Former Speaker of the House John Boehner is not a Ted Cruz fan. Boehner called the Texas senator “Lucifer in the flesh” on Wednesday during an appearance at Stanford University.

You read that right. This is the recently retired leader of all House Republicans talking about someone who still has an outside chance of winning his party’s presidential nomination and is the establishment’s only real hope of stopping Donald Trump.

Apparently, Mr. Boehner has said this before in other settings, but this time the reference has roiled Washington’s chattering social media. On Wednesday, as reported by the Stanford Daily, he expounded on the theme a bit, adding, “I have Democrat friends and Republican friends. I get along with almost everyone, but I have never worked with a more miserable [expletive] in my life.”

If nothing else, this shows that in the partisan, fast-paced and social-media drenched world of modern Washington, the personal still matters.

For years, Senator Cruz made Boehner’s life miserable, politically speaking. The two men are in the same party, but members of very different factions.

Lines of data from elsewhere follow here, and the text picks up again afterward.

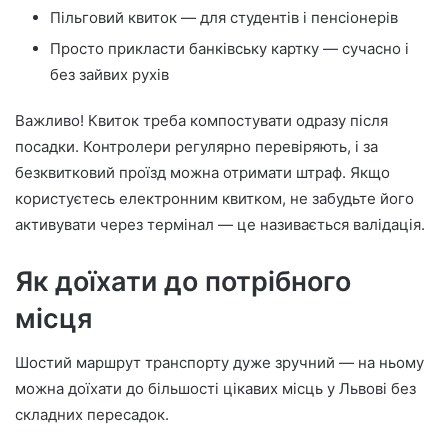
Пільговий квиток — для студентів і пенсіонерів
Просто прикласти банківську картку — сучасно і
без зайвих рухів
Важливо! Квиток треба компостувати одразу після
посадки. Контролери регулярно перевіряють, і за
безквитковий проїзд можна отримати штраф. Якщо
користуєтесь електронним квитком, не забудьте його
активувати через термінал — це називається валідація.
Як доїхати до потрібного
місця
Шостий маршрут транспорту дуже зручний — на ньому
можна доїхати до більшості цікавих місць у Львові без
складних пересадок.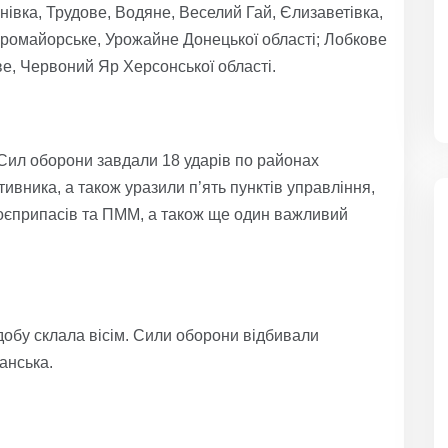
івка, Трудове, Водяне, Веселий Гай, Єлизаветівка,
ромайорське, Урожайне Донецької області; Лобкове
ве, Червоний Яр Херсонської області.
я Сил оборони завдали 18 ударів по районах
вника, а також уразили п’ять пунктів управління,
 боєприпасів та ПММ, а також ще один важливий
 добу склала вісім. Сили оборони відбивали
анська.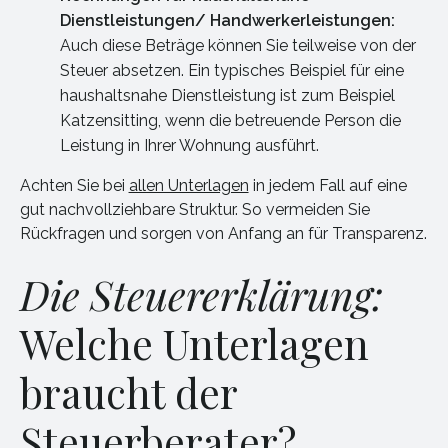
Dienstleistungen/ Handwerkerleistungen:
Auch diese Beträge können Sie teilweise von der
Steuer absetzen. Ein typisches Beispiel für eine
haushaltsnahe Dienstleistung ist zum Beispiel
Katzensitting, wenn die betreuende Person die
Leistung in Ihrer Wohnung ausführt.
Achten Sie bei
allen Unterlagen
in jedem Fall auf eine
gut nachvollziehbare Struktur. So vermeiden Sie
Rückfragen und sorgen von Anfang an für Transparenz.
Die Steuererklärung:
Welche Unterlagen
braucht der
Steuerberater?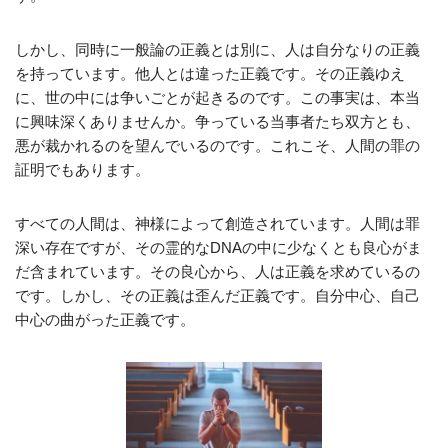
しかし、同時に一般論の正義とは別に、人は自分なりの正義
を持っています。他人とは違った正義です。その正義ゆえ
に、世の中には争いごとが起きるのです。この事実は、本当
に興味深くありませんか。争っている当事者たち双方とも、
悪が裁かれるのを望んでいるのです。これこそ、人間の罪の
証明でもあります。
すべての人間は、神様によって創造されています。人間は罪
深い存在ですが、その霊的なDNAの中に少なくとも良心がま
だ含まれています。その良心から、人は正義を求めているの
です。しかし、その正義は歪んだ正義です。自分中心、自己
中心の曲がった正義です。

Boehner was the essential inside politico, someone who worked his way up to the top job step by step. Cruz is an elected lawmaker, but still an outsider, someone who pushes his own party leadership in directions it does not want to go. Cruz encouraged rebel GOP House members to challenge Boehner’s decisions. Eventually Boehner decided he’d had enough conflict and it was better for everyone for him to step aside.

In that way, Cruz won.

But now, Cruz actually needs the Republican establishment’s help. He’s the candidate best positioned to block Mr. Trump – someone many in the party consider an apostate – from winning the nomination. Boehner’s words show how much of a struggle it may be for many in the party’s elected top ranks to rally around their unlikely champion.

Once upon a time, of course, Washington didn’t work this way.

It’s a pundit truism that back in the day, when Republican President Ronald Reagan and Democratic Speaker Tip O’Neill could sit back and swap bad jokes after a long day’s work, Washington worked better. The parties could strike deals. Compromise was made easier by personal relationships, which built trust.

Today? Forget it. Lawmakers work long hours. They go home to families, not work gatherings. Partisanship precludes much interaction between opponents.

That’s the way this trope runs, in any case.

Perhaps that’s overblown. Interaction on political and party matters may still be fertile ground for people – friends and frenemies alike – to get to know each other.

But Cruz has embodied the new Washington-as-dysfunctional trope in many ways. He’s brought a scorched-earth policy to Capitol Hill and spent little time building relationships among the people that hold the power.

That has only emphasized his personal brand. He’s long argued that GOP insiders are selling out the party’s grass roots.

But it’s indicative that only four fellow Republican have endorsed Cruz for president.

Poised on the verge of what could be the most important few weeks of his political life, Cruz is standing on his scorched earth largely alone.